Top of TASK MATERIAL

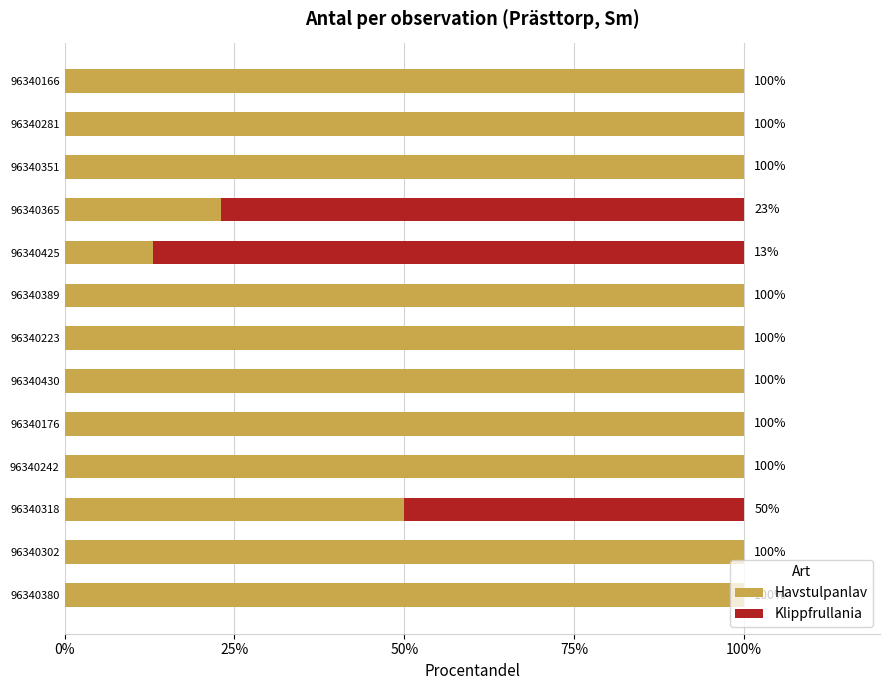

What is the approximate value of Havstulpanlav at 96340176?

100.0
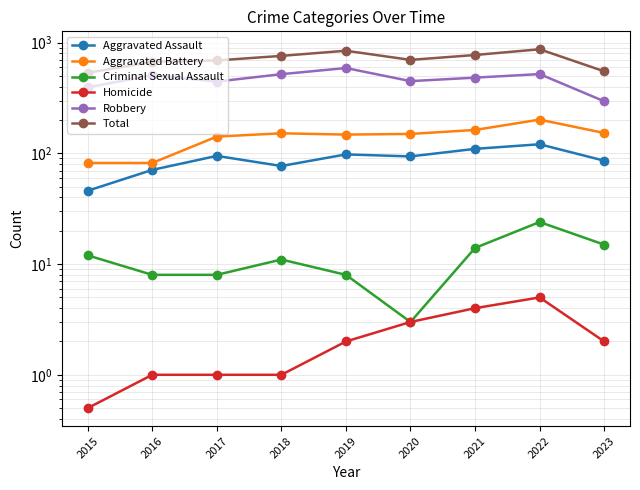

How many series are shown in this chart?

6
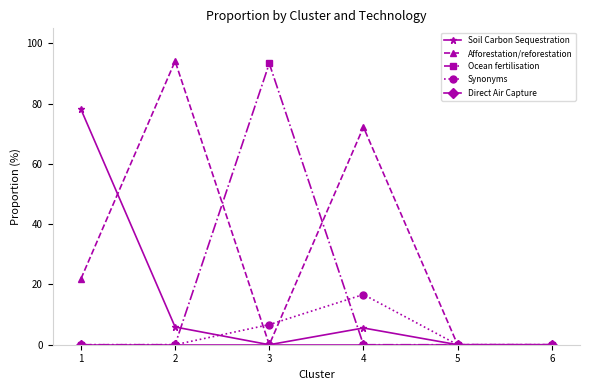

The value of Synonyms at 1 is 6.4. True or false?

False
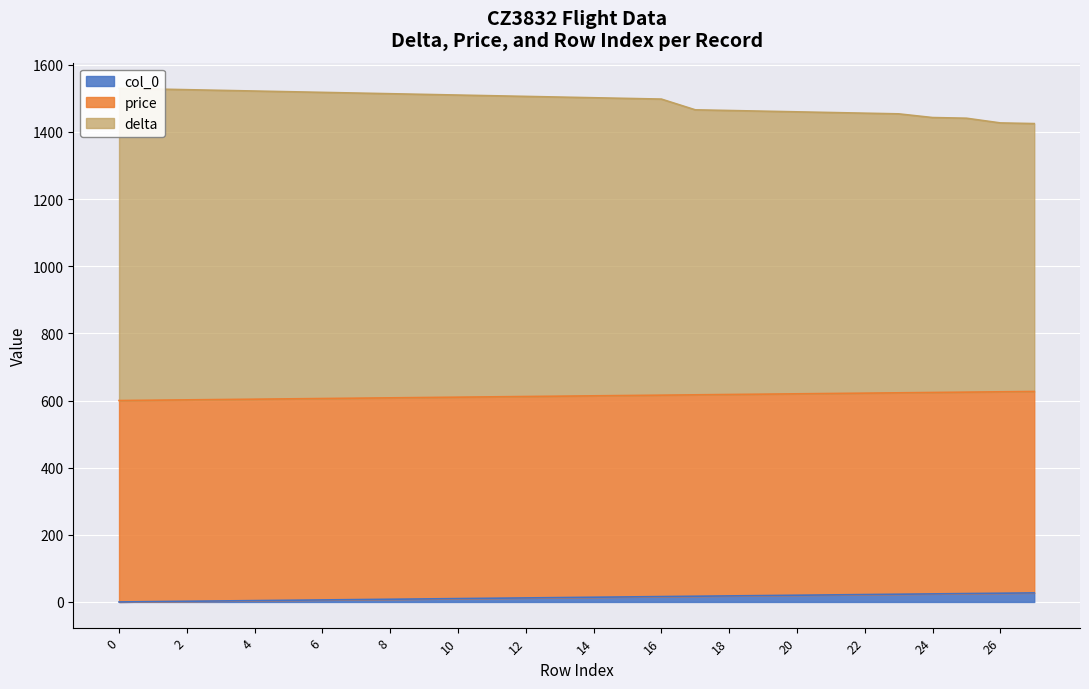

What is the approximate value of delta at 26?

1427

Bottom of TASK MATERIAL

**DIRECTIONS FOR THIS TASK:** Lay out all the lines above as a Markdown table with the columns Row and Line, where Row holds a running number and Line holds the line itself. Leave out the blank lines and the bracketed picture lines.

**YOUR RESPONSE:**
| Row | Line |
|---|---|
| 1 | What is the approximate value of Havstulpanlav at 96340176? |
| 2 | 100.0 |
| 3 | How many series are shown in this chart? |
| 4 | 6 |
| 5 | The value of Synonyms at 1 is 6.4. True or false? |
| 6 | False |
| 7 | What is the approximate value of delta at 26? |
| 8 | 1427 |